### PAGE
══════════
In the Appellate Division, First and Second departments, the appellant's brief shall also contain the statement required by CPLR 5531 (Description of action); in the First Department as an addendum at the end of the brief,3 and in the Second Department at the beginning of the brief.4 In the First and Second departments, if the court has dispensed with a printed, reproduced or typewritten record and has permitted the appeal to be heard on the original papers, the appellant's brief shall also contain a copy of the opinion upon which the judgment or order being appealed is based.5

The respondent's brief is to contain (1) a table of contents; (2) a counterstatement of the questions involved or of the relevant facts, if the respondent disagrees with the statement of the appellant (which will be in almost every case); and the legal argument, divided into points with appropriate headings.6 If respondent thinks the appellant's appendix is inadequate, the respondent's brief may contain an appendix of such additional parts of the record necessary for the court to consider the questions involved.

The Fourth Department rules differ from the other departments in two important respects: "A brief shall contain no footnotes." This admonition is stated in two separate sections of the rules for emphasis.7 And, in the Fourth Department, the covers of the various briefs are in distinctive colors: appellant or petitioner, blue; respondent, red; reply, gray; sur-reply, yellow; intervenor or amicus, green.8 White, used for all briefs in the other three departments and in the Court of Appeals, is used in the Fourth Department only for a supplemental pro se brief in a criminal appeal.
══════════
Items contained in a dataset
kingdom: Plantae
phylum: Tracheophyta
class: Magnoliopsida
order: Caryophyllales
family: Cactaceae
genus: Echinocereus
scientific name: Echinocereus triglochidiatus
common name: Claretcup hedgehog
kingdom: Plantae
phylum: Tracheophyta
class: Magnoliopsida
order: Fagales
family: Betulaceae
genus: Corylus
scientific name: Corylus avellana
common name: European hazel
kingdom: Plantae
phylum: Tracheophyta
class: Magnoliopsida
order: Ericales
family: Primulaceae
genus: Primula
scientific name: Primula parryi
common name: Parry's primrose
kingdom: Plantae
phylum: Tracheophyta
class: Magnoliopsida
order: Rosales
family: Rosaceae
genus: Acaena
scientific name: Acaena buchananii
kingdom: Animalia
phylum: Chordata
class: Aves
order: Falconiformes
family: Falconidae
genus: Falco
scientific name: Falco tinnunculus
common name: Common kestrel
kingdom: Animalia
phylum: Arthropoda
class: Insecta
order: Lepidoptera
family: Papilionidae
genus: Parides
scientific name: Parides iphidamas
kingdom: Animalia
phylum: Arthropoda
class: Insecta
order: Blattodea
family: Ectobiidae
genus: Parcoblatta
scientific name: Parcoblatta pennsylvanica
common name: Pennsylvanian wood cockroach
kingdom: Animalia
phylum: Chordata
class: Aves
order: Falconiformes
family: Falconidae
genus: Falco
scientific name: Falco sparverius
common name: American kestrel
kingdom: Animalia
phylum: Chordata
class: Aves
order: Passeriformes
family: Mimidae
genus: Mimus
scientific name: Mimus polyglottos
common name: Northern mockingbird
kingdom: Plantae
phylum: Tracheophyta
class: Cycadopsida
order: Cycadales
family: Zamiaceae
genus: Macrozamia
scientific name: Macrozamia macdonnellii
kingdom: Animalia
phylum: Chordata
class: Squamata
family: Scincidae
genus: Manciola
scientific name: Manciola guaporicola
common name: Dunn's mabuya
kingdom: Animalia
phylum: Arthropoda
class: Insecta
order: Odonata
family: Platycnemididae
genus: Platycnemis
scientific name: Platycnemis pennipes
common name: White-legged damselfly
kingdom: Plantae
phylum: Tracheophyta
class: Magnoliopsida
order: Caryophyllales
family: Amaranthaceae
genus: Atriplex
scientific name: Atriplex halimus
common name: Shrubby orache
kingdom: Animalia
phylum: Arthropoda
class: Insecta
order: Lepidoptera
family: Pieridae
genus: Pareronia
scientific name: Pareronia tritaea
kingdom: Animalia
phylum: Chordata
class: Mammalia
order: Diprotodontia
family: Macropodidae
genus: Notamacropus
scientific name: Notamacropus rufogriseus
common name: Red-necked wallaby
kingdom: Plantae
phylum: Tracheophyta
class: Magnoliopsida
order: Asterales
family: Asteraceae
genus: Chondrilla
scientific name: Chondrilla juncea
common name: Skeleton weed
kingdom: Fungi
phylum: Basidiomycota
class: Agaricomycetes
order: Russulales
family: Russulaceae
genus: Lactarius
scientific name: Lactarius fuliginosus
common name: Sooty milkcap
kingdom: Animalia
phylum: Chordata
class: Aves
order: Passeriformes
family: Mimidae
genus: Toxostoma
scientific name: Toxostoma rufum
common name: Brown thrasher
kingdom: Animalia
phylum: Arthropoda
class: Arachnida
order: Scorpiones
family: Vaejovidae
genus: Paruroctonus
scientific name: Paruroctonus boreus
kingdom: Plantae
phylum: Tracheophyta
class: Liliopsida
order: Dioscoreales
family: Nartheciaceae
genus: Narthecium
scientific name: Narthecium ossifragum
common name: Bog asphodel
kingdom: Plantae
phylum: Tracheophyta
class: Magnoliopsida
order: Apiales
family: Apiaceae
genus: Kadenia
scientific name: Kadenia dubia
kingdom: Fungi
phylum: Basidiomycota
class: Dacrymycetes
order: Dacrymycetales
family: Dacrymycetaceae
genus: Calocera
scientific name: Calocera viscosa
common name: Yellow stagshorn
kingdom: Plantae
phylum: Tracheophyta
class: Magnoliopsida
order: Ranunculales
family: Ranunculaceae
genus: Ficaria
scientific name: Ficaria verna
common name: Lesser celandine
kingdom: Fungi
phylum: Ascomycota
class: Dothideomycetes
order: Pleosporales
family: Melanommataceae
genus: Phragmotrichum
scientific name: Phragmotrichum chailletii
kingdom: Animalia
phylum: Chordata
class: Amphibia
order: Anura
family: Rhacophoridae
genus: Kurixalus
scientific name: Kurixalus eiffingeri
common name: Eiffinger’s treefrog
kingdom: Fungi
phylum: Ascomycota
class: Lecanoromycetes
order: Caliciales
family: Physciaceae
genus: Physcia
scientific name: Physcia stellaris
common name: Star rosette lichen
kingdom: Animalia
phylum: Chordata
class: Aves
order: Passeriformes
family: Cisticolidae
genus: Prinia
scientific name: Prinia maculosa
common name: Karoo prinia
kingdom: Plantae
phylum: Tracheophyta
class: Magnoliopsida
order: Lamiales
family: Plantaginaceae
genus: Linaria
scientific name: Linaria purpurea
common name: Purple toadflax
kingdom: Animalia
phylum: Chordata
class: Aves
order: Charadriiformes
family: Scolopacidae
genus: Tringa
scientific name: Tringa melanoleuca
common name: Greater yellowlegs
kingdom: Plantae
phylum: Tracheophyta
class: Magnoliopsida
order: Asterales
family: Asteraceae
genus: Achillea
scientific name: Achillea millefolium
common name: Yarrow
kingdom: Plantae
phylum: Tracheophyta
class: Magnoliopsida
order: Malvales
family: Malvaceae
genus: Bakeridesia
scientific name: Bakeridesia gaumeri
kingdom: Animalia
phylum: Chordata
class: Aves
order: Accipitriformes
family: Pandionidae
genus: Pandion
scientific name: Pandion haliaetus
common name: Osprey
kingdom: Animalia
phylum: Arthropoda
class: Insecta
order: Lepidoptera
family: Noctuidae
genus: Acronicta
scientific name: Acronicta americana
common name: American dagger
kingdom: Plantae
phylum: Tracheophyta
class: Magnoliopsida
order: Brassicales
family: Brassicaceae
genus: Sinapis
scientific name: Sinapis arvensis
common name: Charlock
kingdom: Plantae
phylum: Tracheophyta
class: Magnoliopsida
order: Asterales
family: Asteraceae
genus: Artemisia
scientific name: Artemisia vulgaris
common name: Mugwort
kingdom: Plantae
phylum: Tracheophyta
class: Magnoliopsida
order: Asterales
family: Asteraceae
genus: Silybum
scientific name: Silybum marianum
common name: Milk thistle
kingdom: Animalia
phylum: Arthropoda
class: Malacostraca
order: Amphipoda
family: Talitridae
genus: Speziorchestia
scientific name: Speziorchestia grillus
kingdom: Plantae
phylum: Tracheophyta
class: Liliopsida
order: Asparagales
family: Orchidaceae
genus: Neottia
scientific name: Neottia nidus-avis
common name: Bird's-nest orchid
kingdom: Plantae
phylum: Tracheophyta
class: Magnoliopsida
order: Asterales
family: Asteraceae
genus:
══════════
### WHAT YOU NEED TO DO
1) Retype the passage on appellate briefs between "The respondent's brief is" and "the questions involved.", inclusive.
2) According to the passage on appellate briefs, what cover color does the Fourth Department require for a respondent's brief?
3) Decide whether each statement agrees with the passage on appellate briefs. Answer yes or no and quote the deciding words.
(a) In the Second Department, the CPLR 5531 statement is placed at the beginning of the appellant's brief.
(b) In the Fourth Department, a reply brief has a green cover.
(c) White covers are used for all briefs in the Court of Appeals.

### OUTPUTS
1)
The respondent's brief is to contain (1) a table of contents; (2) a counterstatement of the questions involved or of the relevant facts, if the respondent disagrees with the statement of the appellant (which will be in almost every case); and the legal argument, divided into points with appropriate headings.6 If respondent thinks the appellant's appendix is inadequate, the respondent's brief may contain an appendix of such additional parts of the record necessary for the court to consider the questions involved.

2) Red.

3)
(a) Yes: "and in the Second Department at the beginning of the brief"
(b) No: "reply, gray"
(c) Yes: "White, used for all briefs in the other three departments and in the Court of Appeals"